■ The task: Rewrite the lines below with "common name" swapped for "vernacular name" and everything else left the same. Leave out the picture markers.
***** Exercise inputs *****
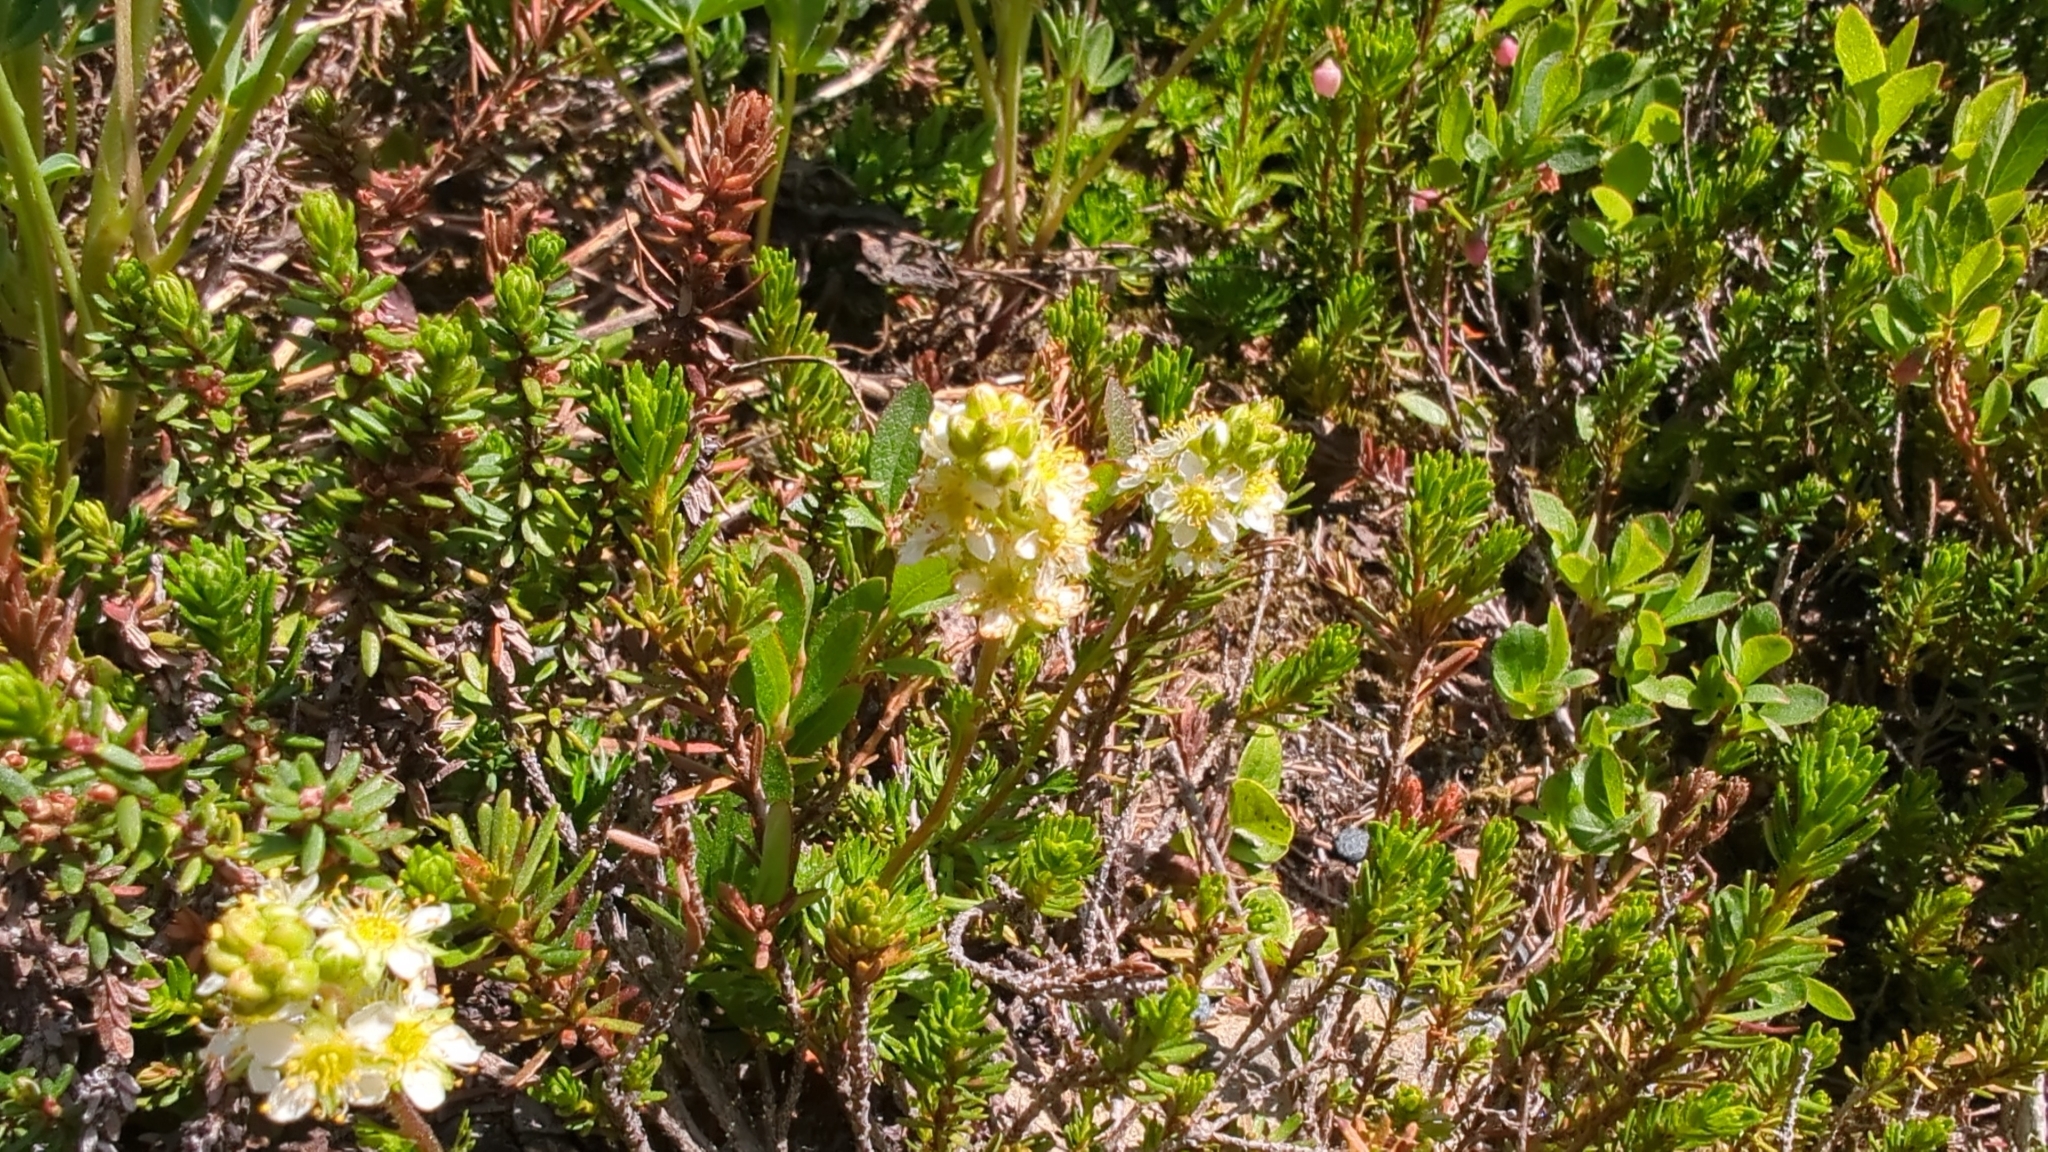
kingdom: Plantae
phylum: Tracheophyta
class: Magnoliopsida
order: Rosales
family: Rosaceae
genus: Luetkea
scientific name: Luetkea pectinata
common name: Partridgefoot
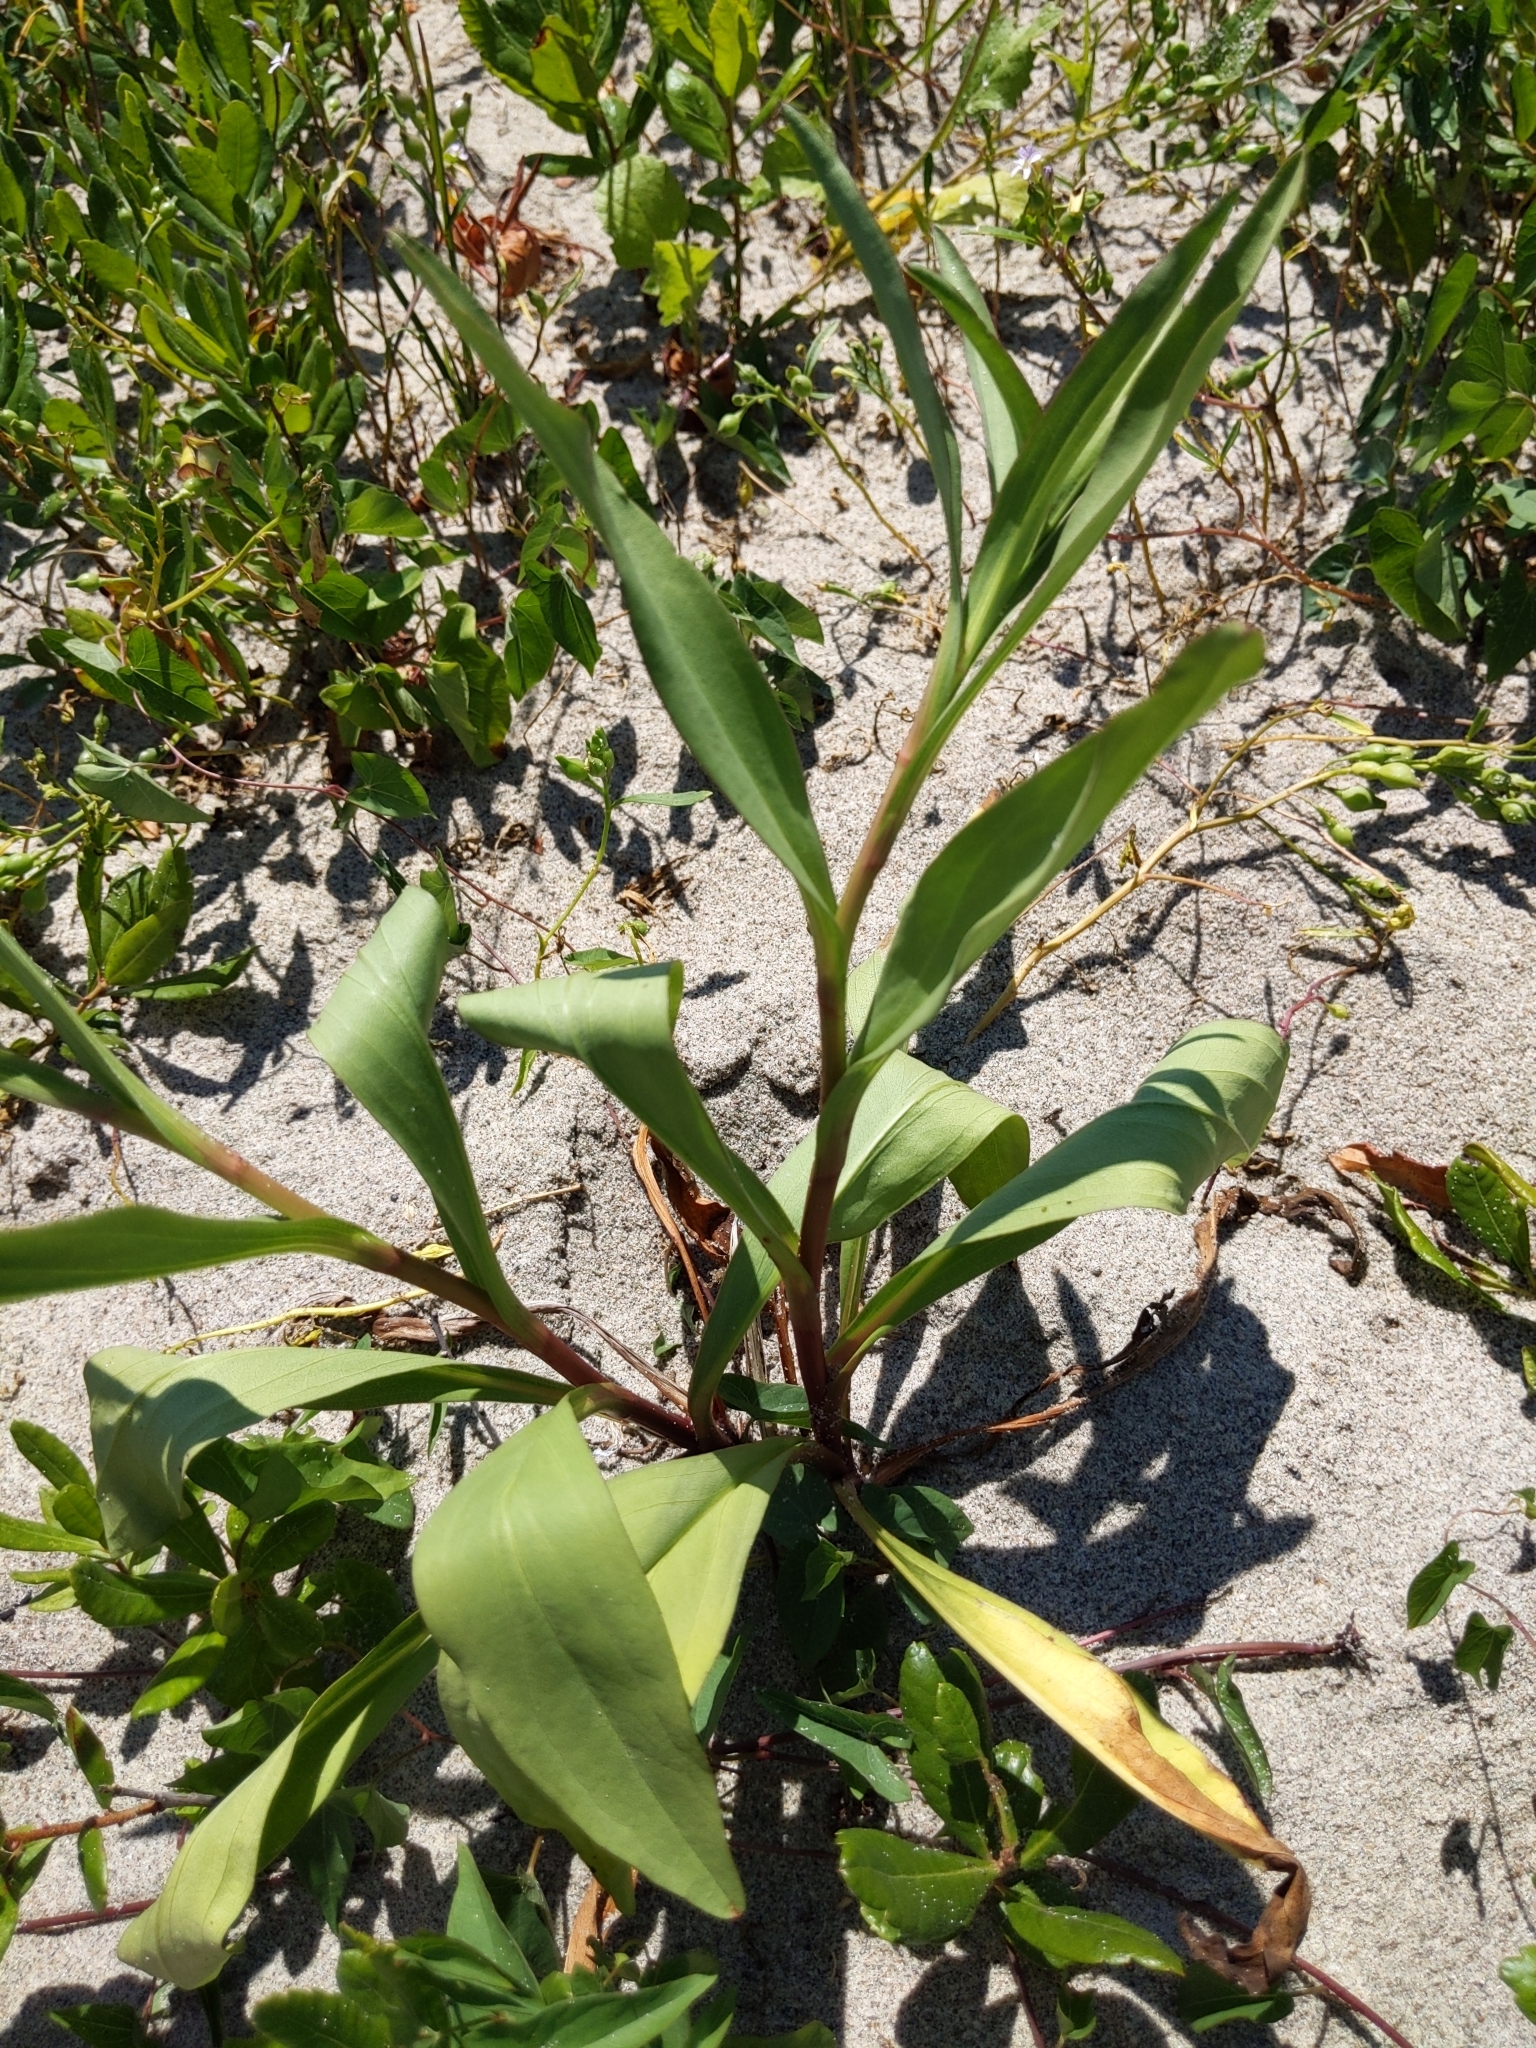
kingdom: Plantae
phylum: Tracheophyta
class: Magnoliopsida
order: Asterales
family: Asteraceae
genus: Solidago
*****
■ Solution to this exercise:
kingdom: Plantae
phylum: Tracheophyta
class: Magnoliopsida
order: Rosales
family: Rosaceae
genus: Luetkea
scientific name: Luetkea pectinata
vernacular name: Partridgefoot
kingdom: Plantae
phylum: Tracheophyta
class: Magnoliopsida
order: Asterales
family: Asteraceae
genus: Solidago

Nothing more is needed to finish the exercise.